Through the window, the blue orbs were suddenly interspersed with red orbs, then green, then purple, orange, yellow, every color, until the entire sky visible through the window was a sea of black speckled with a rainbow of dots.
She heard a door open behind her. She turned her head. “In fact, we are going to discuss what to do about the mess you've made. In the meantime, please understand that we cannot let you go until we have come up with a suitable disposition for you.”

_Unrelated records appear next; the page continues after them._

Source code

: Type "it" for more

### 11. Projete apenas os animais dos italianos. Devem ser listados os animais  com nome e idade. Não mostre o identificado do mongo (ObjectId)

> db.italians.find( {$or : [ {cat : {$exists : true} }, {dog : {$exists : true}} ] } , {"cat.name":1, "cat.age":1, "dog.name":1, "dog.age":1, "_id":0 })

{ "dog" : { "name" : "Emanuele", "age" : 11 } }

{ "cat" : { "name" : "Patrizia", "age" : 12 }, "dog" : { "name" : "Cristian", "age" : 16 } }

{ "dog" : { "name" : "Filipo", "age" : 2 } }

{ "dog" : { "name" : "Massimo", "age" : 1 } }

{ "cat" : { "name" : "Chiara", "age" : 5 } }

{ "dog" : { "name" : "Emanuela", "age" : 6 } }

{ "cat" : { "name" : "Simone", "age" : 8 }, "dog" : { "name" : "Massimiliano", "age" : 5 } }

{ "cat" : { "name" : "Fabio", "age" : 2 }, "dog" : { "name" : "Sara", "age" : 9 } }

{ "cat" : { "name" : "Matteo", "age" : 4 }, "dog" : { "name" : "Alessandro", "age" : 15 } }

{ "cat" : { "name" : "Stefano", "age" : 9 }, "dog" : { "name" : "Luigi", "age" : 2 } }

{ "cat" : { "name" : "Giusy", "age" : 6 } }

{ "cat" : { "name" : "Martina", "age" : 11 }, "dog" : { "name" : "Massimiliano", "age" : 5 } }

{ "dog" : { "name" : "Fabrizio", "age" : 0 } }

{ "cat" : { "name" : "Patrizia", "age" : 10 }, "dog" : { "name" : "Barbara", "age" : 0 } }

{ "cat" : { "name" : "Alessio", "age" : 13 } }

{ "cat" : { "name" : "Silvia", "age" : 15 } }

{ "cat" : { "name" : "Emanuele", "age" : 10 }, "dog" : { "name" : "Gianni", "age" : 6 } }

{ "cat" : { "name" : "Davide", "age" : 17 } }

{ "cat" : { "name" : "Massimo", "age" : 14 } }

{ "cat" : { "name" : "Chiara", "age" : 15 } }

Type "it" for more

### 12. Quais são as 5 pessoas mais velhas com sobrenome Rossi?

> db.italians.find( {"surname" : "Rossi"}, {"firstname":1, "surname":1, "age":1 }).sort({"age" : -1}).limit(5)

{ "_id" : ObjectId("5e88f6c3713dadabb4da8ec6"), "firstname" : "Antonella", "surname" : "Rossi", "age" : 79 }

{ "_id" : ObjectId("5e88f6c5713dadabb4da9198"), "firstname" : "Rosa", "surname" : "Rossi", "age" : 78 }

Several figures stepped into view. There were people wearing armor and futuristic space suits and fancy suits and ballgowns and t-shirts and hoodies. A small whale floated by, as did a little orb with a propeller on its top. Some of the figures did not easily map to Kenichi's understanding of existence, so they just sort of blurred. The melange of figures approached True Marumi. She greeted them, then opened a door through which she directed them to go. Once they were through, she followed, pausing at the door to take one last look at Kenichi. “Nothing personal,” she said before closing the door. It shut with a hollow echo through the prison.
Alone, Kenichi looked out through the window at the millions or more worlds. He wondered if he really had upset the balance of those worlds he had visited. It was hard to believe. He sat down on the bunk. That stupid cat.
“Played like a fiddle,” he said.
“Indeed,” said his harmonica in a tired voice.
He picked it up and started playing something sad and bluesy.